Loosing signals even with sigqueue

Hi everyone,

I have a process that forks many times.At a random time point the children must send a SIGUSR1 to the parent.To do that I'm using a pair of sigaction & sigqueue.However many signals are getting lost.
Here are some code segments:
a)sigaction

sigset_t mask_set;	/* used to set a signal masking set. */
	sigfillset(&mask_set);


	struct sigaction act;
	act.sa_sigaction=catch_usr1;
	act.sa_mask=mask_set;
	act.sa_flags=SA_SIGINFO | SA_RESTART;

	sigaction(SIGUSR1,&act,NULL);

b)signal handler

void catch_usr1(int sig,siginfo_t *a,void *b )
{
	sigcount++;
	if (readers>0)
		readers--;
	else
		writing=false;
	printf("[LOG] Signal received. Readers now: %d Signal counter: %d\n",readers,sigcount);
	fflush(stdout);
}

c)sigqueue

tmp=sigqueue(getppid(),SIGUSR1,vsig);

Can anybody find an error

You didn't post the code surrounding your sigqueue call. The call should fail with EAGAIN if the queue is currently full.

I just have this simple statements

tmp=sigqueue(getppid(),SIGUSR1,vsig);
close(handler.connfd);
printf("SERVER CHILD for %d: Out.Sigqueue returned %d\n",handler.id>0?handler.id:-handler.id,tmp);
fflush(stdout);
return 0;

I redirect my output to a file.The tmp variable has always the value 0.

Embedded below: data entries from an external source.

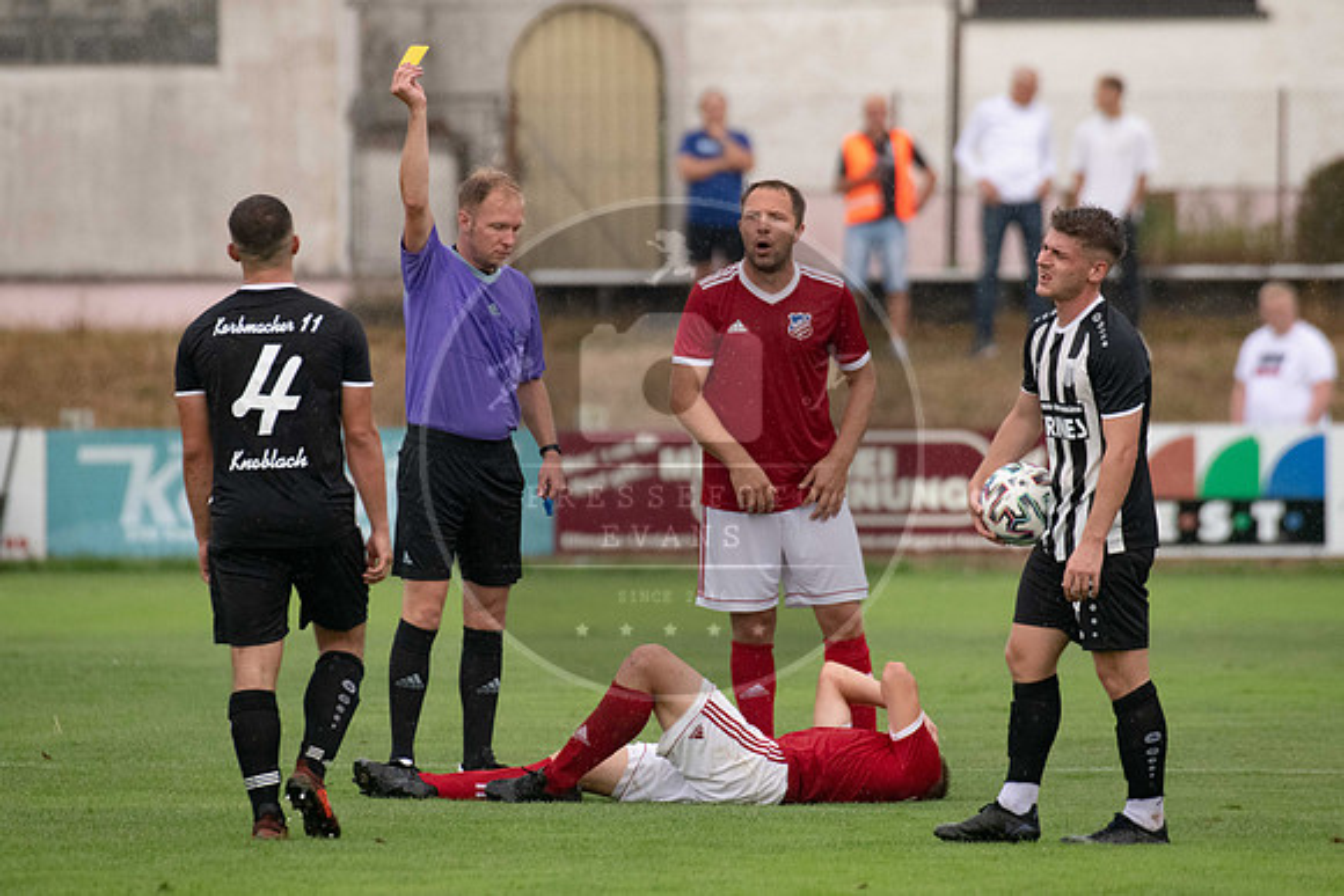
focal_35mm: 499
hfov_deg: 4.1
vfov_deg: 2.8
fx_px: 18628
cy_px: 420
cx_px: 689
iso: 3200
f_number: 5.6
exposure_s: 1/1600
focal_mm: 420
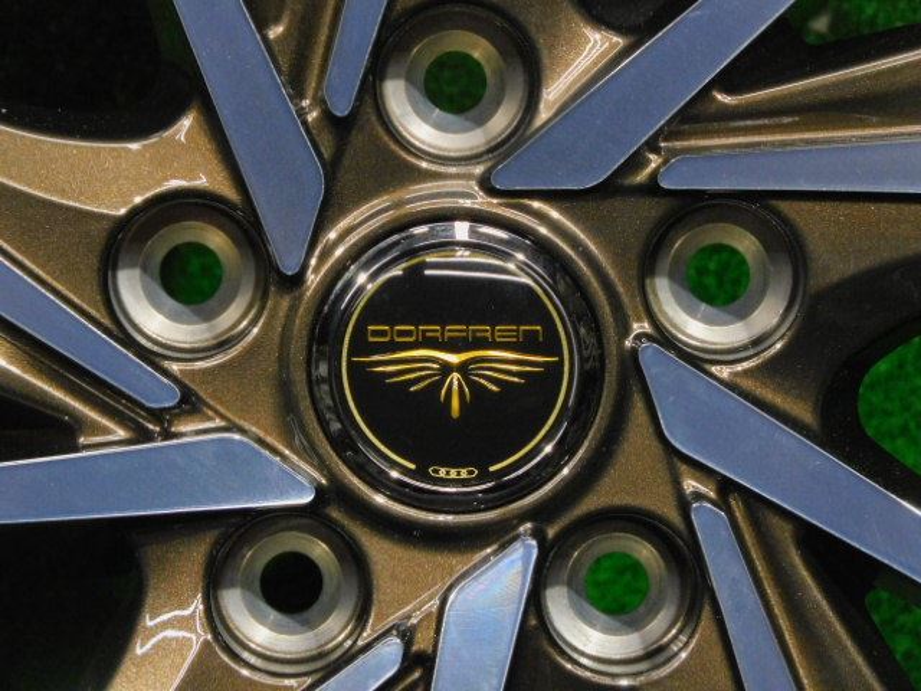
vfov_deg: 3.3
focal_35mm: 450
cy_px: 346
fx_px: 11973
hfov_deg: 4.4
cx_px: 460
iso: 800
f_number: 5.6
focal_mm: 80.6
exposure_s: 1/50
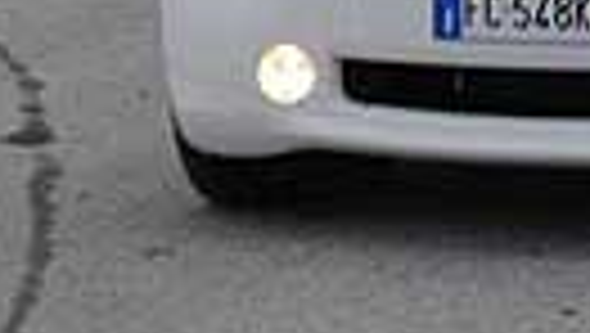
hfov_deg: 9.2
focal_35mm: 233
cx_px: 635
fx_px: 3649
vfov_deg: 5.2
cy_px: -268
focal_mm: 40
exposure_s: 1/100
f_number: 5.3
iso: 200
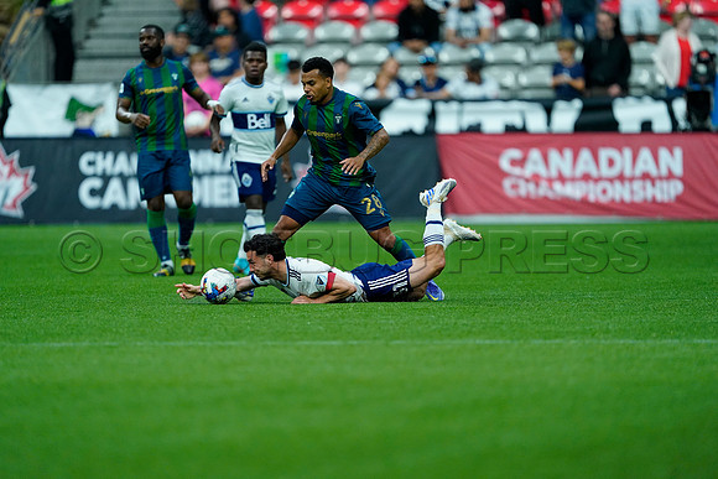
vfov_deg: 2.3
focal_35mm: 600
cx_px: 359
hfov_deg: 3.4
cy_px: 240
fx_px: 11969
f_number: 4
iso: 4000
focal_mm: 600
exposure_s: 1/2000
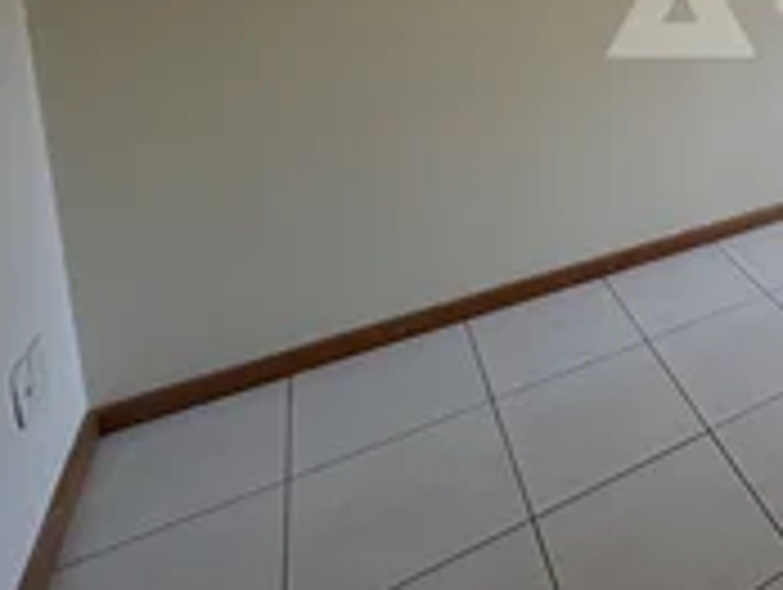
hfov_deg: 44.5
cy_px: -7
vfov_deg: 39.8
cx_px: 860
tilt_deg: -8.6
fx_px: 702
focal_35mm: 31
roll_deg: -2.3
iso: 64
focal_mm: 2.22
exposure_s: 1/139
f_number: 2.2
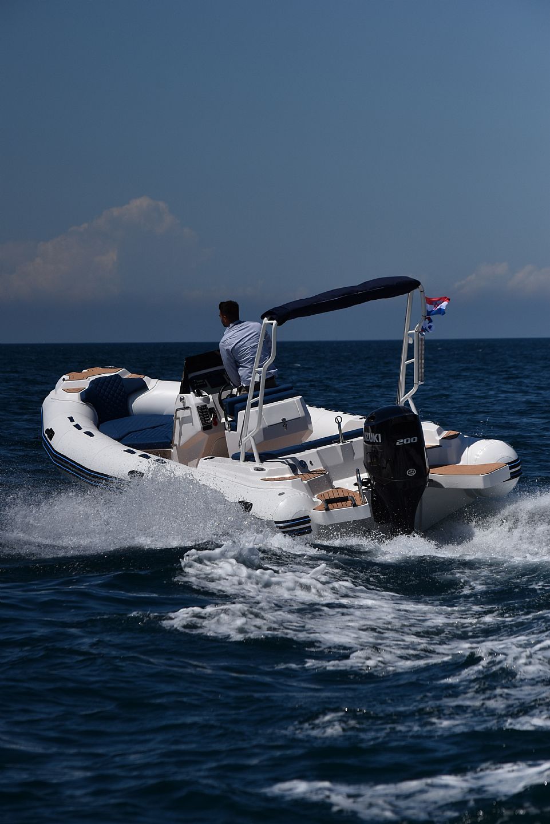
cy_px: 412
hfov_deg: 7.3
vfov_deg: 11.0
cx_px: 275
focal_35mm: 188
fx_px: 4293
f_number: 8
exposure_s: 1/2000
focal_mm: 125
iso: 280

It can fail with an error status, but isn't required to. This has caused some rarely-seen and bothersome bugs on a few platforms.

Excuse me? If SA_SIGINFO is set, either the signal must be successfully queued or sigqueue() must return an error. And without SA_SIGINFO, sigqueue must behave at least like kill() and deliver the signal if it is not pending. This behavior is required by the Posix standard:

Apparently the linux kernel maintainers were misinformed, then. An old design flaw in the linuxthreads system is that, if the signal queue overflows and it's never informed of it, causing thread termination signals to stop being delivered, resulting in something very odd -- zombie threads. They couldn't fix it as it was a design flaw rather than a bug, and the kernel maintainers insisted that error status was not required. nptl doesn't have the same issues fortunately.

So it isn't a fault of mine. I'm working already on a solution based on sockets using select.Should I reject signals as solution to my problem ? Reability of delivery is important to me.What is your opinion ?

It looks to me like your code should work. What version of Unix are you using? Have you searched for any kernel patches that might fix your kernel?

I do continue to have reservations about your use of sigqueue. Should your kernel start to work correctly, your program should then correctly start to document the loss of signals. You need to check for the queue being full. By putting printf's and fflush's in you signal handler you are greatly exacerbating any problems the parent will have in processing signals fast enough.

I putted printf & fflush statements for debugging purposes.The problem still exists without these statements..

I have a Linux 2.4.31 kernel, I'm using SlackWare 10.2 over VMware Workstation 5.5.I also have a telnet & ftp access to a SUSE LINUX Enterprise Server 9 (x86_64) - Kernel 2.6.5-7.276-smp.Problems are the same...

While experimenting I found that by simply using kill, fewer signals are lost.

Just for the heck of it, I would try SIGRTMIN rather than SIGUSR1, which should be easy to try. If it is failing on a 2.6 kernel with smp support, there is not much point in trying another kernel. Although there is a product called RTLinux which claims complete Posix Realtime compliance link.

Well here is something unexpected :confused: :

SIGRTMIN worked on the Linux 2.4.31 kernel of SlackWare 10.2
but
failed on the SUSE LINUX Enterprise Server 9 (x86_64) - Kernel 2.6.5-7.276-smp.

Well, SuSE is actually a supported product. Maybe you can ask Novell for a patch.

Thank you for your help.

I'm finaly droping signals.I have a solution using sockets that works with no problems on different machines.